Dawn brings the forces of reason and order (ironic, in that the posse clearing away the few remaining dead are little more than trigger-happy, thrill-seeking rednecks, not exactly the wise and industrious vampire-killers of old). Ben emerges from his cellar/grave like one of the dead himself, and within moments is unceremoniously shot through the head, finalizing Barbara’s desire for oblivion. As can only happen to the dream-self on the coming of day, he’s swept away with the debris of the night, and dropped on the bonfire.

At this point all attempts at flow break down, for our narrator has finally been obliviated, and like Ben and Barbara the film itself dies, continuing on only in moribund documentary-style stills – random details telegraphing action, as in a dream. When the men dump Ben

head-to-head with the middle-aged zombie who began the nightmare, indicating that the drama has come full circle, the film
snaps back to life for a final few moments as we the viewers prepare to awaken and return to everyday reality, though never quite recovering from our own abnegation.
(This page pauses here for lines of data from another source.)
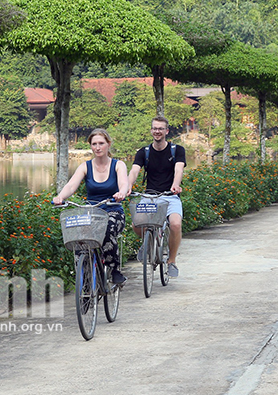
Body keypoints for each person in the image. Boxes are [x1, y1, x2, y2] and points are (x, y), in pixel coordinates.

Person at [52, 128, 129, 286]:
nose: (98, 147)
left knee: (107, 230)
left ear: (108, 144)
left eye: (101, 143)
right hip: (92, 212)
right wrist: (60, 196)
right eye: (94, 144)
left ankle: (114, 270)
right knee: (80, 239)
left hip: (113, 210)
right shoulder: (85, 166)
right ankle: (85, 282)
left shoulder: (118, 165)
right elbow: (72, 185)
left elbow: (123, 182)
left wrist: (121, 192)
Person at [128, 115, 186, 278]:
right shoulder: (143, 152)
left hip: (170, 195)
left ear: (166, 131)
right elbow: (134, 171)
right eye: (155, 128)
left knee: (175, 224)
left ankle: (171, 261)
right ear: (151, 130)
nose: (157, 131)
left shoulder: (177, 150)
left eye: (161, 128)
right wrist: (127, 186)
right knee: (136, 224)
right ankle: (148, 242)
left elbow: (179, 169)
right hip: (149, 197)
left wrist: (175, 184)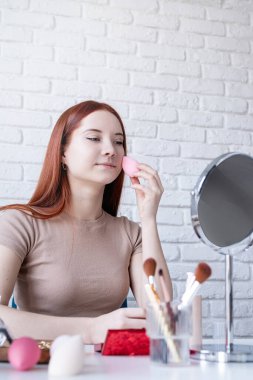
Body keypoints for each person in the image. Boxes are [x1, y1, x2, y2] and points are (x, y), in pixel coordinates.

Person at [0, 100, 172, 344]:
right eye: (94, 138)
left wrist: (149, 218)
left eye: (119, 141)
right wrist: (91, 329)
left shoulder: (131, 233)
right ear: (63, 153)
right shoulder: (19, 224)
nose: (111, 149)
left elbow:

Hitchcock used this device to similar effect in Psycho, where our attachment to the doomed Marion Crane was meant to evoke Norman Bates’ own attachment to his mother, snatched away; it might also take us back to the connection we felt to our own mothers, where we first established a sense of the world as a place of nourishment and unity. And maybe in some way, too, Barbara is the mother to a new generation of lost souls, in a daze until very recently, still unable to discern the dream from reality or even feel capable of effecting any change in the now anarchic landscape. Pulled in to the drama by the homely woman’s psychic crisis, nothing really lets us out; having been forced to share her loneliness, helplessness and confusion, the destruction of her ego leaves us, in turn, desolated. Because of the way the film weaves its spell upon us, drawing us in to the universal experience of dreaming and sleep and playing on our unconscious relation to the screen

as surrogate mother, it reconnects us to the experience of community even while exploding that community from the inside.

This is perhaps the real reason Night has remained so effective through the years despite the changing fashions of the gore

genre it helped inaugurate (the army of zombie rip-offs following it their own march of the living dead, mindlessly reiterating the movement of the original until finally cannibalizing themselves into nonexistence). Unlike all such trends and currents – unlike even the personality of our wilting main character and Romero’s attempts to negate his own narrative – through the intimacy of the film’s dream structure and the sharing of another’s personal and private mindspace, in Night of the Living Dead, the human material endures.